***** Given passage *****

Romanian Deadlift vs Stiff Leg Deadlift

The Romanian deadlift and stiff leg deadlift are two exercises that look nearly identical. In fact, you’d be forgiven for thinking they’re the same thing!

However, there are some critical differences between Romanian and stiff leg deadlifts that you should know about before using them in your training program.

For that reason, I put together a complete guide to the Romanian deadlift vs stiff leg deadlift. So you can know which one is best for your goals and how to master the proper form.

Romanian Deadlift vs Stiff Leg Deadlift

Romanian Deadlift vs Stiff Leg Deadlift Similarities

The Romanian deadlift (RDL) and stiff leg deadlift (SLDL) have a lot in common. So let’s start by covering the similarities between these two exercises.

Starting Position

The RDL and SLDL begin in the standing position while holding a weight in front of your legs. Then you initiate the movement by pushing your hips back and bending at the waist.

*****

▸ To-do item A
According to the deadlift passage, what position do both exercises start from?
▸ To-do item B
Carry on the deadlift passage from its last sentence.
The rows that come next have nothing to do with the deadlift passage.

***** Data provided *****

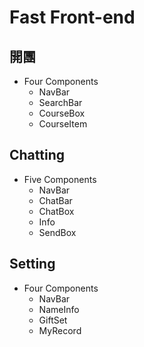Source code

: # Fast Front-end
## 開團
- Four Components
  - NavBar
  - SearchBar
  - CourseBox
  - CourseItem
## Chatting
- Five Components
  - NavBar
  - ChatBar
  - ChatBox
  - Info
  - SendBox
## Setting
- Four Components
  - NavBar
  - NameInfo
  - GiftSet
  - MyRecord 
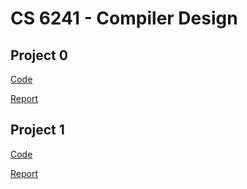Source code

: # CS 6241 - Compiler Design

## Project 0

[Code](p0/gth773s/phase0-gth773s/ProjectZero.cpp)

[Report](http://chris-martin.github.io/cs6241/p0.pdf)

## Project 1

[Code](p1/gth773s/phase1-gth773s)

[Report](http://chris-martin.github.io/cs6241/p1.pdf)
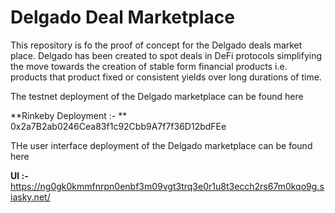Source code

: 
# Delgado Deal Marketplace 
This repository is fo the proof of concept for the Delgado deals market place. Delgado has been created to spot deals in DeFi protocols simplifying the move towards the creation 
of stable form financial products i.e. products that product fixed or consistent yields over long durations of time. 

The testnet deployment of the Delgado marketplace can be found here 

**Rinkeby Deployment :- ** 0x2a7B2ab0246Cea83f1c92Cbb9A7f7f36D12bdFEe

THe user interface deployment of the Delgado marketplace can be found here

**UI :-** https://ng0gk0kmmfnrpn0enbf3m09vgt3trq3e0r1u8t3ecch2rs67m0kqo9g.siasky.net/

*****

▸ Written response A
Both start standing while holding a weight in front of your legs.

▸ Written response B
Back Posture

For both exercises, you must maintain a neutral spine throughout the movement. In other words, keep your back flat, so you’re not bending or curving your spine forward.

In addition, you want to keep the weight as close to your thighs as possible. This posture helps maintain the load on your posterior chain muscles instead of your spine.

Romanian Deadlift vs Stiff Leg Deadlift

The RDL and SLDL start to look a little different once you begin lowering the weight. So now let’s look at the differences between these two exercises.

Romanian Deadlift vs Stiff Leg Deadlift Differences

The main difference between the Romanian deadlift and stiff leg deadlift is the amount of knee bend. Moreover, the varying degrees of knee bend affect the range of motion and muscles worked in each exercise.

Amount of Knee Bend

As the name suggests, the stiff leg deadlift involves almost no knee bending and the only joint that moves during the exercise should be your hips. Also, keep in mind that you should use less weight for isolation movements.

By comparison, the Romanian deadlift involves a more pronounced knee bend. That means it’s more like a compound movement involving the hips and knees.

In reality, most people aren’t flexible enough to keep their legs perfectly straight during the SLDL (me included) and it’s okay to bend your knees slightly. The main thing is that you don’t extend your knees to help lift the weight.

Romanian Deadlift vs Stiff Leg Deadlift Form

Range of Motion

Another subtle difference between the Romanian and stiff leg deadlift is the range of motion. In other words, how far you lower the weight.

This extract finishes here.